$(ab)^2=(bc)^4=(ca)^x=abc$ Then what is the value of $x$?

Question

Given that $(ab)^2=(bc)^4=(ca)^x=abc$ Then what is the value of $x$?

$2(\log a+\log b)=4(\log b+\log c)=x(\log c+\log a)=\log a+\log b+\log c$

Then I am lost, any other easier way to solve?

Answer 1

Hint: Split these two equalities into

$$(ab)^2 = (ca)^x$$ and $$(bc)^4 = (ca)^x$$

Then use $\log$ on both equations and see what happens ;-)

Answer 2

Taking logarithm gives: $$2(\log a+\log b)=4(\log b+\log c)=x(\log c+\log a)=\log a+\log b+\log c$$

then taking $2(\log a+\log b)=\log a+\log b+\log c$

and $4(\log b+\log c)=\log a+\log b+\log c$

we would get $\log a+\log b-\log c=0$ & $3\log b+3\log c-\log a=0$ and by solving these two equations we get $\log b=-\log c$

similarly $\log a=-\log b$ then the solution becomes obvious......as $x=\frac12$

Answer 3

$2(\log a+\log b) = 4(\log b+\log c) = x(\log c+\log a ) = \log a + \log b+\log c$

Separating the equalities into two,

$$ 2(\log a+\log b)= \log a+\log b+\log c \Rightarrow \log a + \log b - \log c=0 \quad(i) $$

$$ 4(\log b+\log c)=\log a+\log b+\log c\Rightarrow 3(\log b+\log c)-\log a=0 \quad(ii) $$

From equation (i) and (ii), upon solving, we get,

$$ \log a=(3/2)\log c,~\log b=-(\log c)/2 \quad(iii) $$

$$ 4(\log b+\log c)=x(\log c+\log a) \quad(iv) $$

By putting (iii) into (iv),

$$ -2\log c+4\log c=x\log c+(3x/2)\log c, \\ 2\log c=(5x/2)\log c. $$

By dividing $\log c$ on both sides, $$ 2=(5x/2)\Rightarrow x=4/5. $$

Thanks.

Answer 4

Let’s try to solve this without logarithms, as simply as possible. This allows to extend the solution to negative and complex values of $a$,$b$ and $c$, and includes a more interesting set of solution in the specific case of $|b|=1$.
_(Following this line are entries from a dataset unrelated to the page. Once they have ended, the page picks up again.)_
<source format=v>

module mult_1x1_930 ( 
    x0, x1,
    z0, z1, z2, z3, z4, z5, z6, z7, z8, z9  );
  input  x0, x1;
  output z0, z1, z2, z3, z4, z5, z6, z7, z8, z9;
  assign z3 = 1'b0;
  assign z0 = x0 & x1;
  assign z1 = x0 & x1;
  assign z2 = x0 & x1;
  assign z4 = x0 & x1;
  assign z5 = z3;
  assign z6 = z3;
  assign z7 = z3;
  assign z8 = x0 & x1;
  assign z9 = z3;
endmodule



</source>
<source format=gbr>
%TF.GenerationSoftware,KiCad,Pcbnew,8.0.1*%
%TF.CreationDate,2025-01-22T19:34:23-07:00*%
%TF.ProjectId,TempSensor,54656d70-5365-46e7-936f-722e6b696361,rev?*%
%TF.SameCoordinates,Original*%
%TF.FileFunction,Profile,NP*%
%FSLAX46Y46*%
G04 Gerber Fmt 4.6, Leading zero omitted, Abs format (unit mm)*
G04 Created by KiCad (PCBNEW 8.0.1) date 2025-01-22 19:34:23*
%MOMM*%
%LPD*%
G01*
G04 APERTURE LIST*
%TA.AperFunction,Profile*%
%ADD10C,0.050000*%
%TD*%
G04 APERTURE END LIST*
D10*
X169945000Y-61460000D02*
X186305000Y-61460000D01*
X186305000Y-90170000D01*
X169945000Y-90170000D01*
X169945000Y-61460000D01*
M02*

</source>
If $abc=0$, then at least two elements of $\{a,b,c\}$ are $0$, and $x$ can take any value, except $0$ if $0^0=1$.

From now on $abc\neq 0$ : $$(ab)^2=abc \Rightarrow c=ab$$ replacing $c$ by its value transforms the equalities into : $$(ab)^2=\left(ab^2\right)^4=\left(a^2b\right)^x$$ The first equality then gives $$a^2b^6=1$$ Replacing $a^2$ by $\frac1{b^6}$, we have then $$\frac1{b^4}=\left(\frac1{b^5}\right)^x \Leftrightarrow b^4=b^{5x}.$$

If $b=1$, this is true for all $x$ and $a=c=\pm1$

Otherwise, if $|b|≠1$, one has $\boxed{x=\frac45}$ and $a=\pm\frac1{b^3}$, $c=\pm\frac1{b^2}$. This is the solution you were looking for.
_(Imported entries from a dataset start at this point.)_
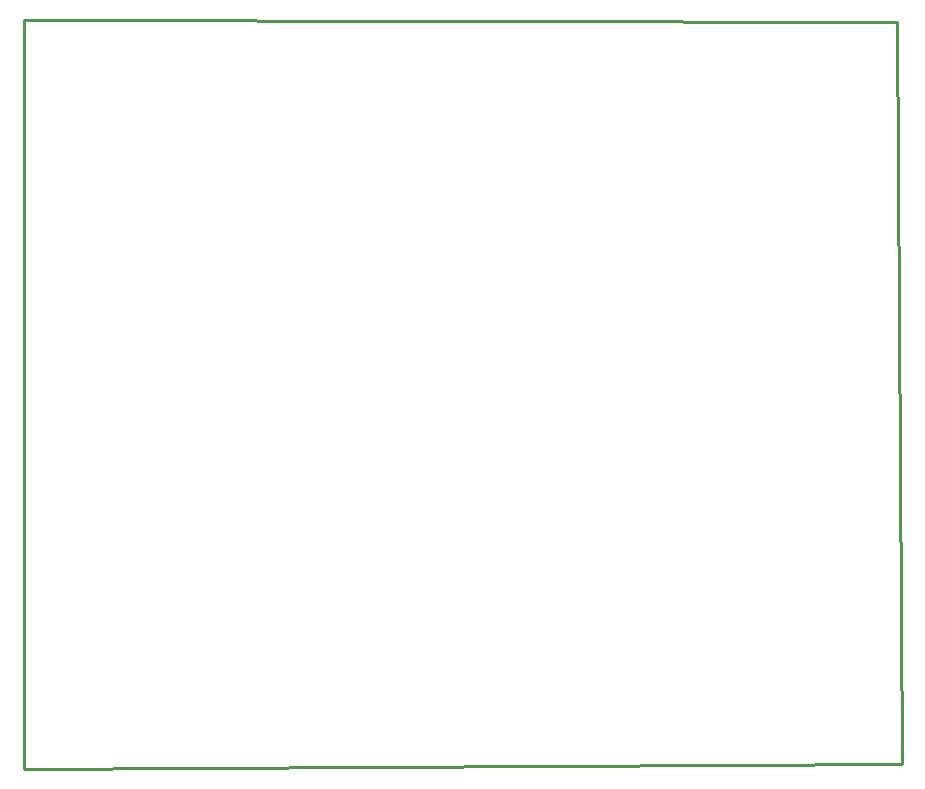
<source format=gko>
G04*
G04 #@! TF.GenerationSoftware,Altium Limited,Altium Designer,23.10.1 (27)*
G04*
G04 Layer_Color=16711935*
%FSLAX25Y25*%
%MOIN*%
G70*
G04*
G04 #@! TF.SameCoordinates,35A5512B-BB22-45A0-ACD4-C44AAE3452D1*
G04*
G04*
G04 #@! TF.FilePolarity,Positive*
G04*
G01*
G75*
%ADD10C,0.01000*%
D10*
X0Y249500D02*
X7000D01*
X0Y0D02*
Y249500D01*
X7000D02*
X291312Y248956D01*
X292812Y1464D01*
X0Y0D02*
X292812Y1464D01*
M02*

</source>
But, for $|b|=1$ and $b≠1$, the solution above is still true, but it is not the only one. Let’s define $β≠0$ by $b=e^{iβ}$. The conditions on $x$ then becomes $$5xβ=4β+2kπ, k∈\mathbb Z$$ giving the set of solutions $$x=\frac45+\frac{2kπ}{5β}, k∈\mathbb Z.$$

This includes, for example the non trivial solution where $a=b=i$, $c=-1$ and $x=4$.